What to produce
Repeat the text read from every one of the records below, line for line, and leave the pictures out of your answer.
▬▬▬
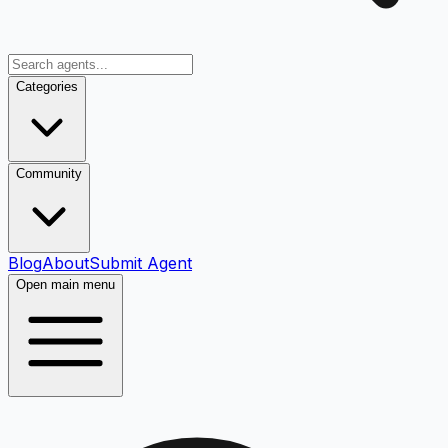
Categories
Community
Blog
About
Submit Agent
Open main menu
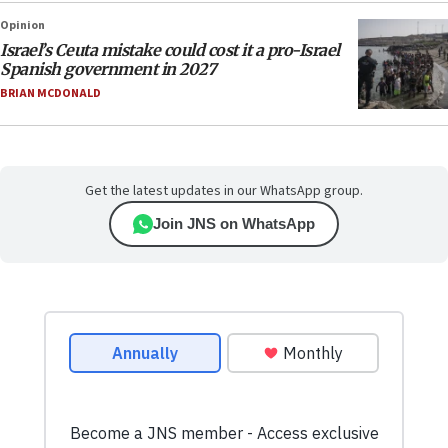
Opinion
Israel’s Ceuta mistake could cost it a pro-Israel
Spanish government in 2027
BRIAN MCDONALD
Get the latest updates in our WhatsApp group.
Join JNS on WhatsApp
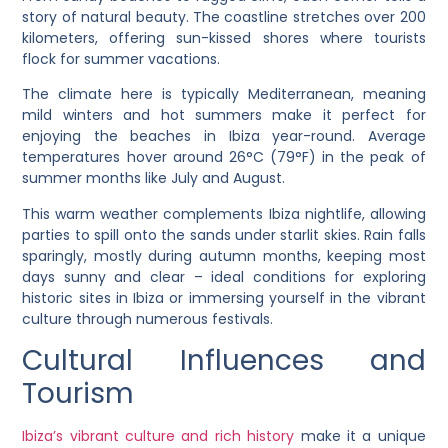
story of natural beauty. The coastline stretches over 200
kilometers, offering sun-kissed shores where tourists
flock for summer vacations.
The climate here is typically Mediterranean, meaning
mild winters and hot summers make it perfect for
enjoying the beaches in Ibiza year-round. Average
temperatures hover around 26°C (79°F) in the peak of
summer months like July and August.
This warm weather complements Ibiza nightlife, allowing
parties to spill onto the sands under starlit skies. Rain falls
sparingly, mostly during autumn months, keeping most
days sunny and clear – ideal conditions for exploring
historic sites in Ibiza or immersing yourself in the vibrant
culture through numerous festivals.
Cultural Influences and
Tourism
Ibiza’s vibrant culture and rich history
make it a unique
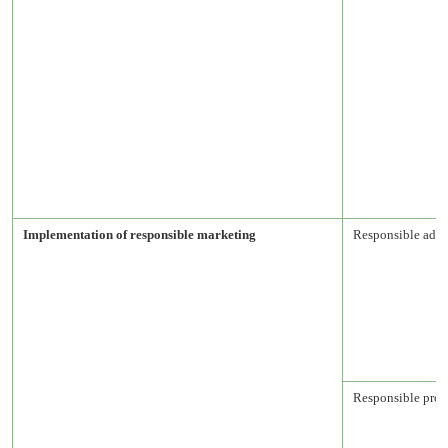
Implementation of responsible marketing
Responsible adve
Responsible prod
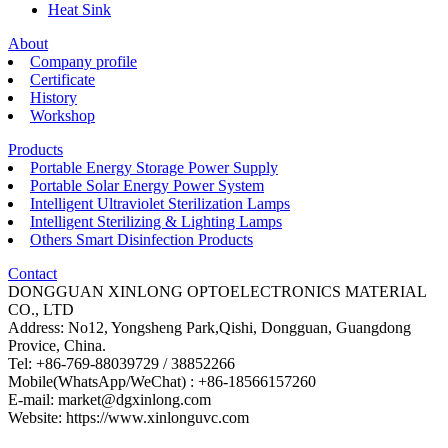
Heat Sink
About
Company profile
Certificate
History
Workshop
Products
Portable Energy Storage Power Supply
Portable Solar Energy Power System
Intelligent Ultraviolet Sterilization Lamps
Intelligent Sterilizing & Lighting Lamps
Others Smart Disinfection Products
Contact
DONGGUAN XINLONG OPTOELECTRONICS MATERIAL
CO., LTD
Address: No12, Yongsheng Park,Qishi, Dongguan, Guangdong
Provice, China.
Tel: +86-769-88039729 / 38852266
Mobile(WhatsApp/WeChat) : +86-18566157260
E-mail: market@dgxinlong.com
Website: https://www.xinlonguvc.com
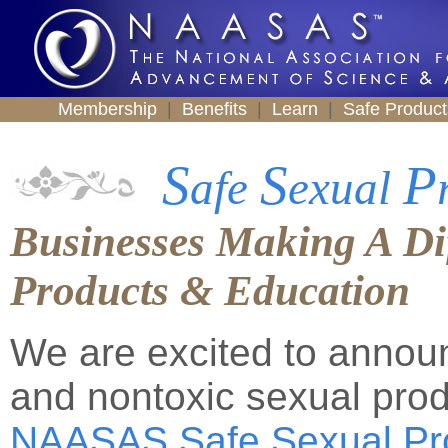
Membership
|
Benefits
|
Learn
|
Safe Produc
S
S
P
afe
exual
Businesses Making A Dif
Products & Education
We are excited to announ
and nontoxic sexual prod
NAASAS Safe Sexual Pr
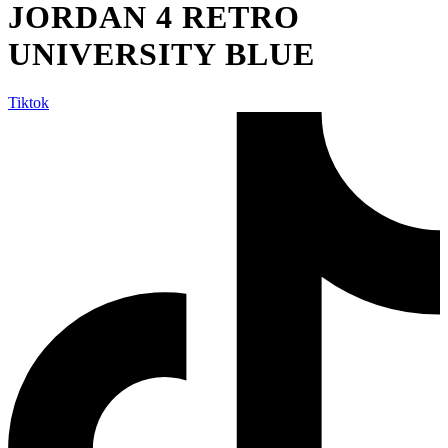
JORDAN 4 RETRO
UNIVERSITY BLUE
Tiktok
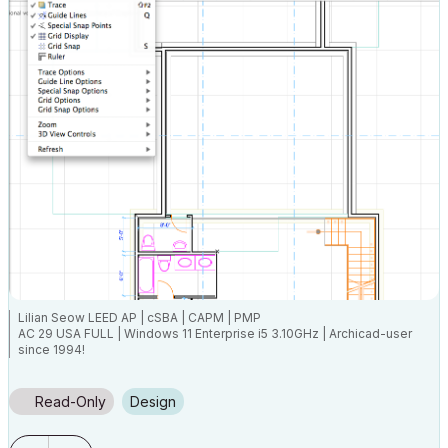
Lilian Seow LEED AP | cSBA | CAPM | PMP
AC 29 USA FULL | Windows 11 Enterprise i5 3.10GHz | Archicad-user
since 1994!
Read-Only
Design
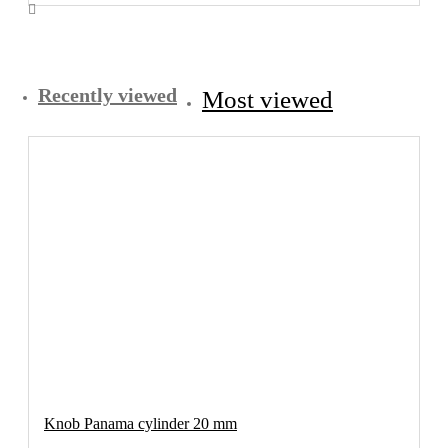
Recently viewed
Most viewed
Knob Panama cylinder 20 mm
▬▬▬
Solution to this exercise
Categories
Community
Blog
About
Submit Agent
Open main menu
Opinion
Israel’s Ceuta mistake could cost it a pro-Israel
Spanish government in 2027
BRIAN MCDONALD
Get the latest updates in our WhatsApp group.
Join JNS on WhatsApp
story of natural beauty. The coastline stretches over 200
kilometers, offering sun-kissed shores where tourists
flock for summer vacations.
The climate here is typically Mediterranean, meaning
mild winters and hot summers make it perfect for
enjoying the beaches in Ibiza year-round. Average
temperatures hover around 26°C (79°F) in the peak of
summer months like July and August.
This warm weather complements Ibiza nightlife, allowing
parties to spill onto the sands under starlit skies. Rain falls
sparingly, mostly during autumn months, keeping most
days sunny and clear – ideal conditions for exploring
historic sites in Ibiza or immersing yourself in the vibrant
culture through numerous festivals.
Cultural Influences and
Tourism
Ibiza’s vibrant culture and rich history
make it a unique
Implementation of responsible marketing
Responsible adve
Responsible prod
Heat Sink
About
Company profile
Certificate
History
Workshop
Products
Portable Energy Storage Power Supply
Portable Solar Energy Power System
Intelligent Ultraviolet Sterilization Lamps
Intelligent Sterilizing & Lighting Lamps
Others Smart Disinfection Products
Contact
DONGGUAN XINLONG OPTOELECTRONICS MATERIAL
CO., LTD
Address: No12, Yongsheng Park,Qishi, Dongguan, Guangdong
Provice, China.
Tel: +86-769-88039729 / 38852266
Mobile(WhatsApp/WeChat) : +86-18566157260
E-mail: market@dgxinlong.com
Website: https://www.xinlonguvc.com
Membership
|
Benefits
|
Learn
|
Safe Produc
S
S
P
afe
exual
Businesses Making A Dif
Products & Education
We are excited to announ
and nontoxic sexual prod
NAASAS Safe Sexual Pr
JORDAN 4 RETRO
UNIVERSITY BLUE
Tiktok
Lilian Seow LEED AP | cSBA | CAPM | PMP
AC 29 USA FULL | Windows 11 Enterprise i5 3.10GHz | Archicad-user
since 1994!
Read-Only
Design
Recently viewed
Most viewed
Knob Panama cylinder 20 mm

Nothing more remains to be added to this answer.